Saved entries:
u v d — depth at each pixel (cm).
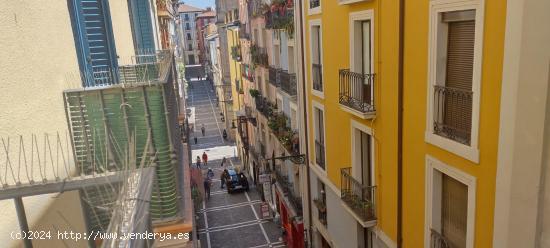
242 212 2761
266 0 2288
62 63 572
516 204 577
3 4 383
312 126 1583
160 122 587
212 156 4494
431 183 804
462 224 768
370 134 1062
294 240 2077
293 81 1806
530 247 560
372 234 1159
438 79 753
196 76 11744
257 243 2294
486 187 650
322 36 1345
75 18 712
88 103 574
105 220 385
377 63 980
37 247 378
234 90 4572
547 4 494
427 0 752
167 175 598
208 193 3084
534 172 539
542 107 515
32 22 456
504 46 575
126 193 248
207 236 2430
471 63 690
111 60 829
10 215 343
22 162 387
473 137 663
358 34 1092
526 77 536
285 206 2203
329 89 1332
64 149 526
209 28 9781
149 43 1600
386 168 999
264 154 2861
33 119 430
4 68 371
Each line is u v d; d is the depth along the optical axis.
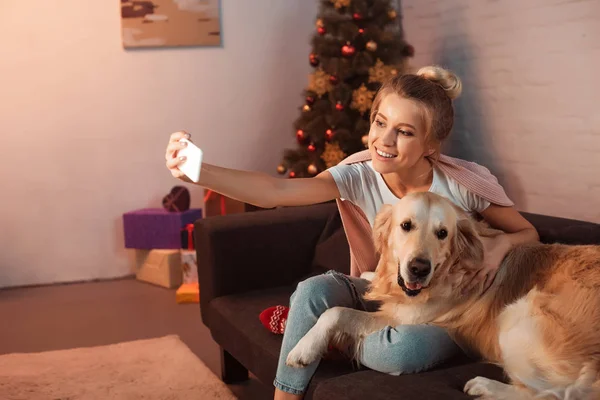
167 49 4.21
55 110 4.07
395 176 1.92
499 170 3.50
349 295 1.88
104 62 4.11
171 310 3.55
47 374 2.68
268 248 2.51
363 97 3.56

__What the exercise asks__. Only the lines from the one containing "167 175 598" through the last line of the entries belong in the answer, given again exactly. Images stay out.

__Result of the exercise__.
167 175 598
208 193 3084
534 172 539
542 107 515
32 22 456
504 46 575
126 193 248
207 236 2430
471 63 690
111 60 829
10 215 343
22 162 387
473 137 663
358 34 1092
526 77 536
285 206 2203
329 89 1332
64 149 526
209 28 9781
149 43 1600
386 168 999
264 154 2861
33 119 430
4 68 371
Each line is u v d; d is the depth along the optical axis.
167 49 4.21
55 110 4.07
395 176 1.92
499 170 3.50
349 295 1.88
104 62 4.11
171 310 3.55
47 374 2.68
268 248 2.51
363 97 3.56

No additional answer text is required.